S1 Control. Si el equipo se encuentra en un nivel de madurez M1: baja competencia y alta motivación, va a necesitar dirección y una supervisión cercana. Los roles y las responsabilidades deben estar bien definidas, y las instrucciones claras, utilizar una matriz RACI resultará de gran ayuda. En esta situación, el estilo de liderazgo más apropiado será el Control.

S2 Supervisión. El equipo está en un nivel de madurez M2: baja competencia y escasa motivación. El director de proyecto debe aportar una clara orientación al equipo, ya que su rendimiento aún sigue siendo bajo. En esta situación, la motivación ha bajado, por lo que debe tratar de motivar y apoyar al equipo, incidiendo en la importancia del proyecto. El estilo de liderazgo más apropiado será la Supervisión.

S3 Participación.

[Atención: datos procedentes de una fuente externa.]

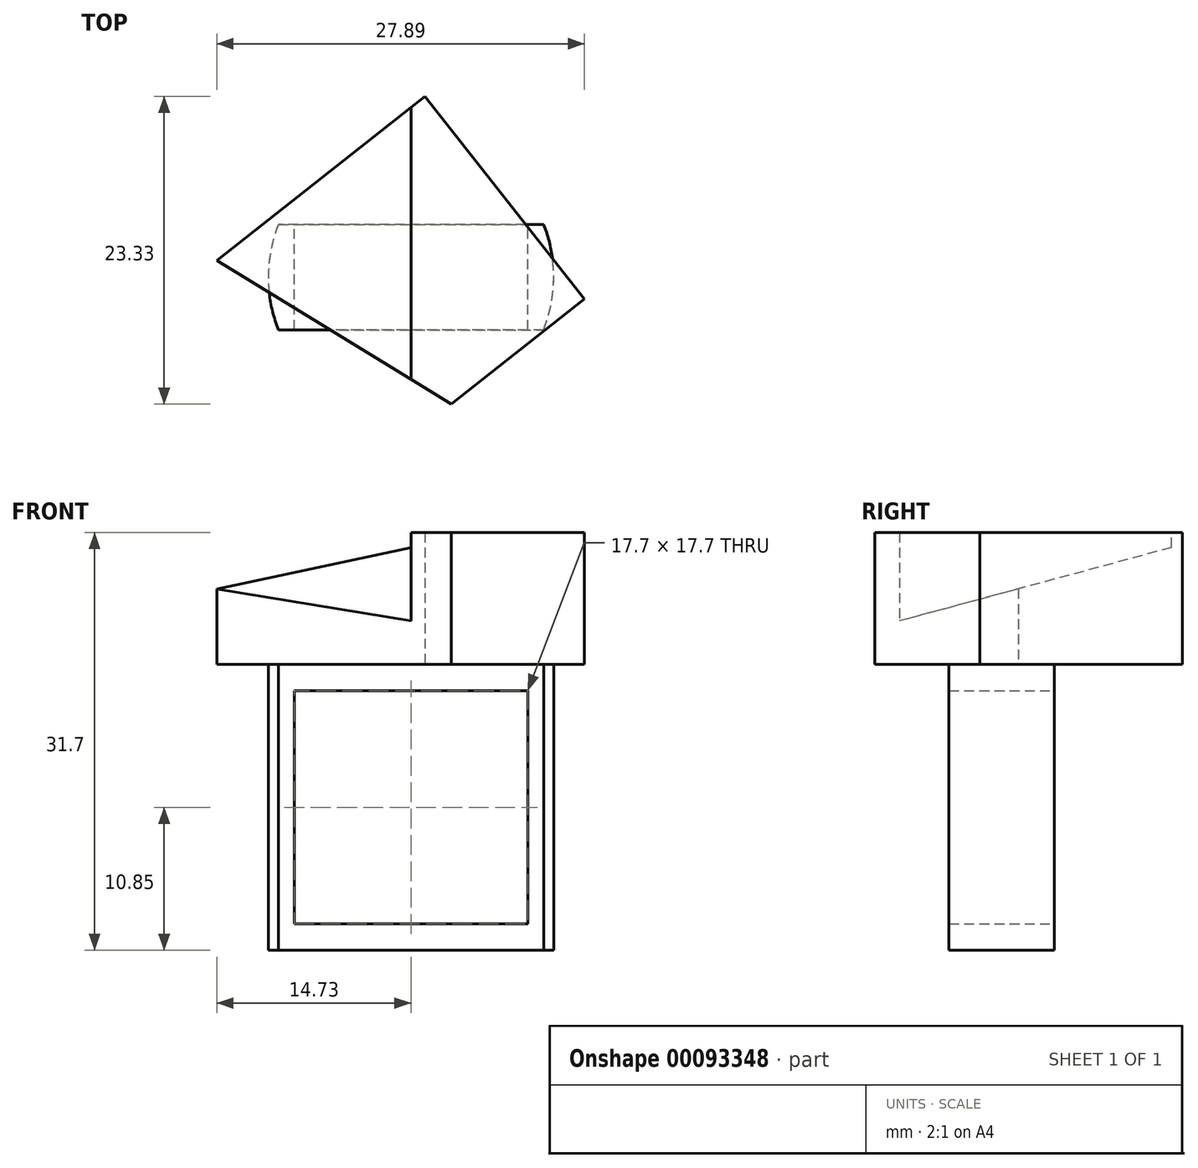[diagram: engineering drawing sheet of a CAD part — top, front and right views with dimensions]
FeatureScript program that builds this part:
annotation { "Feature Type Name" : "Feature", "Feature Type Description" : "" }
export const myFeature = defineFeature(function(context is Context, id is Id, definition is map)
    precondition{}
    {
        {
            var Q0;
            Q0=qCreatedBy(makeId("Front.planeOp"),FACE);
            var sketch = newSketch(context, id + "F0", { "sketchPlane" : qUnion([Q0])});
            skCircle(sketch, "E0", {"center": v(0, 0) * mm, "radius": 8.85 * mm});
            skLineSegment(sketch, "E1", {"start": v(0, 8.85) * mm, "end": v(8.85, 0) * mm});
            skLineSegment(sketch, "E2", {"start": v(8.85, 0) * mm, "end": v(8.85, 8.85) * mm});
            skLineSegment(sketch, "E3", {"start": v(8.85, 8.85) * mm, "end": v(0, 8.85) * mm});
            skLineSegment(sketch, "E4.MirrorCS", {"start": v(8.85, -8.85) * mm, "end": v(0, -8.85) * mm});
            skLineSegment(sketch, "E5.MirrorCS", {"start": v(8.85, 0) * mm, "end": v(8.85, -8.85) * mm});
            skLineSegment(sketch, "E6.MirrorCS", {"start": v(-8.85, 8.85) * mm, "end": v(0, 8.85) * mm});
            skLineSegment(sketch, "E7.MirrorCS", {"start": v(-8.85, 0) * mm, "end": v(-8.85, 8.85) * mm});
            skLineSegment(sketch, "E8.MirrorCS", {"start": v(-8.85, -8.85) * mm, "end": v(0, -8.85) * mm});
            skLineSegment(sketch, "E9.MirrorCS", {"start": v(-8.85, 0) * mm, "end": v(-8.85, -8.85) * mm});
            skLineSegment(sketch, "E10.0", {"start": v(-10.85, 0) * mm, "end": v(-10.85, 10.85) * mm});
            skLineSegment(sketch, "E10.1", {"start": v(-10.85, 0) * mm, "end": v(-10.85, -10.85) * mm});
            skLineSegment(sketch, "E10.2", {"start": v(-10.85, 10.85) * mm, "end": v(0, 10.85) * mm});
            skLineSegment(sketch, "E10.3", {"start": v(-10.85, -10.85) * mm, "end": v(0, -10.85) * mm});
            skLineSegment(sketch, "E10.4", {"start": v(10.85, 10.85) * mm, "end": v(0, 10.85) * mm});
            skLineSegment(sketch, "E10.5", {"start": v(10.85, 0) * mm, "end": v(10.85, 10.85) * mm});
            skLineSegment(sketch, "E10.6", {"start": v(10.85, 0) * mm, "end": v(10.85, -10.85) * mm});
            skLineSegment(sketch, "E10.7", {"start": v(10.85, -10.85) * mm, "end": v(0, -10.85) * mm});
            skSolve(sketch);
        }
        {
            var Q0;
            Q0=makeQuery(id+"F0.imprint","IMPRINT",FACE,{"disambiguationData":[TD([[makeQuery(id+"F0.imprint","IMPRINT",EDGE,{"derivedFrom":sQuery(id+"F0.wireOp",EDGE,"E2")}),-1.0]])]});
            extrude(context, id + "F1", {"entities" : qUnion([Q0]), "depth" : 4 * mm, "hasSecondDirection" : true, "secondDirectionOppositeDirection" : true, "secondDirectionDepth" : 4 * mm});
        }
        {
            var Q0;
            Q0=makeQuery(id+"F1.opExtrude","SWEPT_FACE",FACE,{"disambiguationData":[OSD([sQuery(id+"F0.wireOp",EDGE,"E10.2"),sQuery(id+"F0.wireOp",EDGE,"E10.4")])]});
            var sketch = newSketch(context, id + "F2", { "sketchPlane" : qUnion([Q0])});
            skLineSegment(sketch, "E11", {"start": v(3.05, -9.63) * mm, "end": v(13.16, -1.65) * mm});
            skLineSegment(sketch, "E12", {"start": v(13.16, -1.65) * mm, "end": v(1.05, 13.7) * mm});
            skLineSegment(sketch, "E13", {"start": v(1.05, 13.7) * mm, "end": v(-14.73, 1.25) * mm});
            skLineSegment(sketch, "E14", {"start": v(-14.73, 1.25) * mm, "end": v(3.05, -9.63) * mm});
            skSolve(sketch);
        }
        {
            var Q0;
            {var subQ0=sQuery(id+"F2.wireOp",EDGE,"E13");var subQ1=sQuery(id+"F2.wireOp",EDGE,"E12");var subQ2=makeQuery(id+"F2.imprint","INTERSECT",VERTEX,{"derivedFrom":[subQ1,subQ0]});Q0=makeQuery(id+"F2.imprint","IMPRINT",FACE,{"disambiguationData":[TD([[makeQuery(id+"F2.imprint","IMPRINT",EDGE,{"disambiguationData":[TD([[subQ2,1.0]])],"derivedFrom":subQ1}),1.0]])]});}
            var Q1;
            {var subQ1=sQuery(id+"F0.wireOp",EDGE,"E10.4");var subQ2=sQuery(id+"F0.wireOp",EDGE,"E10.2");var subQ7=sQuery(id+"F2.wireOp",EDGE,"E11");var subQ8=makeQuery(id+"F1.opExtrude","CAP_EDGE",EDGE,{"disambiguationData":[OSD([subQ2,subQ1])],"isStart":false});var subQ9=makeQuery(id+"F2.imprint","INTERSECT",VERTEX,{"derivedFrom":[subQ8,subQ7]});Q1=makeQuery(id+"F2.imprint","IMPRINT",FACE,{"disambiguationData":[TD([[makeQuery(id+"F2.imprint","IMPRINT",EDGE,{"disambiguationData":[TD([[subQ9,-1.0]])],"derivedFrom":subQ7}),1.0]])]});}
            var Q2;
            {var subQ0=sQuery(id+"F2.wireOp",EDGE,"E14");var subQ1=sQuery(id+"F2.wireOp",EDGE,"E13");var subQ2=makeQuery(id+"F2.imprint","INTERSECT",VERTEX,{"derivedFrom":[subQ1,subQ0]});Q2=makeQuery(id+"F2.imprint","IMPRINT",FACE,{"disambiguationData":[TD([[makeQuery(id+"F2.imprint","IMPRINT",EDGE,{"disambiguationData":[TD([[subQ2,1.0]])],"derivedFrom":subQ1}),1.0]])]});}
            var Q3;
            {var subQ0=sQuery(id+"F2.wireOp",EDGE,"E14");var subQ1=sQuery(id+"F2.wireOp",EDGE,"E11");var subQ2=makeQuery(id+"F2.imprint","INTERSECT",VERTEX,{"derivedFrom":[subQ1,subQ0]});Q3=makeQuery(id+"F2.imprint","IMPRINT",FACE,{"disambiguationData":[TD([[makeQuery(id+"F2.imprint","IMPRINT",EDGE,{"disambiguationData":[TD([[subQ2,-1.0]])],"derivedFrom":subQ1}),1.0]])]});}
            var Q4;
            {var subQ0=sQuery(id+"F2.wireOp",EDGE,"E12");var subQ1=sQuery(id+"F2.wireOp",EDGE,"E11");var subQ2=makeQuery(id+"F2.imprint","INTERSECT",VERTEX,{"derivedFrom":[subQ1,subQ0]});Q4=makeQuery(id+"F2.imprint","IMPRINT",FACE,{"disambiguationData":[TD([[makeQuery(id+"F2.imprint","IMPRINT",EDGE,{"disambiguationData":[TD([[subQ2,1.0]])],"derivedFrom":subQ1}),1.0]])]});}
            extrude(context, id + "F3", {"entities" : qUnion([Q0, Q1, Q2, Q3, Q4]), "operationType" : NewBodyOperationType.ADD, "depth" : 10 * mm});
        }
        {
            var Q0;
            Q0=qCreatedBy(makeId("Right.planeOp"),FACE);
            var sketch = newSketch(context, id + "F4", { "sketchPlane" : qUnion([Q0])});
            skLineSegment(sketch, "E15", {"start": v(17.97, 21.09) * mm, "end": v(-36.7, 6.32) * mm});
            skLineSegment(sketch, "E16", {"start": v(-36.7, 6.32) * mm, "end": v(-36.7, 33.67) * mm});
            skLineSegment(sketch, "E17", {"start": v(-36.7, 33.67) * mm, "end": v(17.97, 21.09) * mm});
            skSolve(sketch);
        }
        {
            var Q0;
            Q0=makeQuery(id+"F4.imprint","IMPRINT",FACE,{"disambiguationData":[TD([[makeQuery(id+"F4.imprint","IMPRINT",EDGE,{"derivedFrom":sQuery(id+"F4.wireOp",EDGE,"E15")}),-1.0]])]});
            extrude(context, id + "F5", {"entities" : qUnion([Q0]), "operationType" : NewBodyOperationType.REMOVE, "oppositeDirection" : true, "depth" : 25 * mm});
        }
        {
            var Q0;
            Q0=makeQuery(id+"F1.opExtrude","SWEPT_FACE",FACE,{"disambiguationData":[OSD([sQuery(id+"F0.wireOp",EDGE,"E10.3"),sQuery(id+"F0.wireOp",EDGE,"E10.7")])]});
            var sketch = newSketch(context, id + "F6", { "sketchPlane" : qUnion([Q0])});
            skCircle(sketch, "E18", {"center": v(0, 0) * mm, "radius": 10.82 * mm});
            skLineSegment(sketch, "E19", {"start": v(9.7, 4.81) * mm, "end": v(13.92, 4.81) * mm});
            skLineSegment(sketch, "E20", {"start": v(13.92, 4.81) * mm, "end": v(13.92, -5.04) * mm});
            skLineSegment(sketch, "E21", {"start": v(13.92, -5.04) * mm, "end": v(9.58, -5.04) * mm});
            skLineSegment(sketch, "E22.MirrorCS", {"start": v(-9.7, 4.81) * mm, "end": v(-13.92, 4.81) * mm});
            skLineSegment(sketch, "E23.MirrorCS", {"start": v(-13.92, 4.81) * mm, "end": v(-13.92, -5.04) * mm});
            skLineSegment(sketch, "E24.MirrorCS", {"start": v(-13.92, -5.04) * mm, "end": v(-9.58, -5.04) * mm});
            skSolve(sketch);
        }
        {
            var Q0;
            {var subQ1=sQuery(id+"F0.wireOp",EDGE,"E10.7");var subQ7=makeQuery(id+"F1.opExtrude","SWEPT_EDGE",EDGE,{"disambiguationData":[OSD([sQuery(id+"F0.wireOp",EDGE,"E10.6"),subQ1])]});Q0=makeQuery(id+"F6.imprint","IMPRINT",FACE,{"disambiguationData":[TD([[makeQuery(id+"F6.imprint","IMPRINT",EDGE,{"derivedFrom":subQ7}),-1.0]])]});}
            var Q1;
            {var subQ2=sQuery(id+"F0.wireOp",EDGE,"E10.3");var subQ7=makeQuery(id+"F1.opExtrude","SWEPT_EDGE",EDGE,{"disambiguationData":[OSD([sQuery(id+"F0.wireOp",EDGE,"E10.1"),subQ2])]});Q1=makeQuery(id+"F6.imprint","IMPRINT",FACE,{"disambiguationData":[TD([[makeQuery(id+"F6.imprint","IMPRINT",EDGE,{"derivedFrom":subQ7}),1.0]])]});}
            var Q2;
            {var subQ0=sQuery(id+"F2.wireOp",EDGE,"E13");var subQ1=sQuery(id+"F2.wireOp",EDGE,"E14");Q2=makeQuery(id+"F3.boolean.opBoolean","SPLIT",FACE,{"disambiguationData":[TD([makeQuery(id+"F1.opExtrude","SWEPT_FACE",FACE,{"disambiguationData":[OSD([sQuery(id+"F0.wireOp",EDGE,"E10.0"),sQuery(id+"F0.wireOp",EDGE,"E10.1")])]})])],"derivedFrom":makeQuery(id+"F3.opExtrude","CAP_FACE",FACE,{"disambiguationData":[OSD([sQuery(id+"F2.wireOp",EDGE,"E11"),sQuery(id+"F2.wireOp",EDGE,"E12"),subQ0,subQ1])],"isStart":true})});}
            extrude(context, id + "F7", {"entities" : qUnion([Q0, Q1]), "operationType" : NewBodyOperationType.REMOVE, "oppositeDirection" : true, "endBoundEntityFace" : qUnion([Q2]), "depth" : 21.7 * mm});
        }
    });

El equipo se encuentra en un nivel de madurez M3: tiene un rendimiento adecuado, pero baja confianza y motivación. El director de proyecto, debe apoyar al equipo, practicar la escucha activa, reconocer los buenos resultados, y compartir las decisiones. El estilo de liderazgo más adecuado se deberá basar en fomentar la Participación.

S4 Delegación. El equipo tiene un nivel de madurez M4: alto rendimiento y alta motivación. El equipo se autoorganiza, puede tomar sus propias decisiones y dirigir sus propios proyectos. El estilo de liderazgo debe ser la Delegación.

3.5 Recomendaciones prácticas.

  • Si bien la teoría puede sugerir la idea de un único estilo válido para cada nivel de madurez; en la práctica, las cosas no son tan sencillas. Un componente de un equipo, en un momento determinado, puede empezar a comportarse con menor madurez de la habitual, y en esta situación, el director de proyecto, debería adaptar su estilo de liderazgo, para hacer frente al nivel actual de madurez del componente del equipo.
  • Si bien un director de proyecto puede aplicar un estilo de liderazgo específico para su equipo, puede que con frecuencia, tenga que comportarse de modo diferente con cada uno de los componentes, si estos se encuentran en diferentes niveles de madurez.
  • En cualquier caso, bien sea trabajando con un equipo o con una sola persona, los cambios en el estilo de liderazgo deben ser graduales.

Conclusión.

Nadie nace sabiendo, ni con la experiencia suficiente para dirigir equipos y obtener buenos resultados. La mayor parte de las veces, este «arte», se aprende por ensayo y error, y el riesgo que se asume, es que el error sea irreparable, lo cual es especialmente delicado cuando se trabaja con personas. Generar confianza, es un proceso continuo que se puede perder de forma rápida.

Está claro que no existe un sistema de liderazgo válido para todas las situaciones, el mejor sistema, es el que se va adquiriendo a través de la experiencia. Ahora bien, a medida que se adquieren y desarrollan esas competencias, es necesario disponer de modelos, como el Liderazgo Situacional, que sirvan de orientación a los jefes de proyecto, y especialmente, a los que asumen, por primera vez, la responsabilidad de dirigir un equipo de proyecto.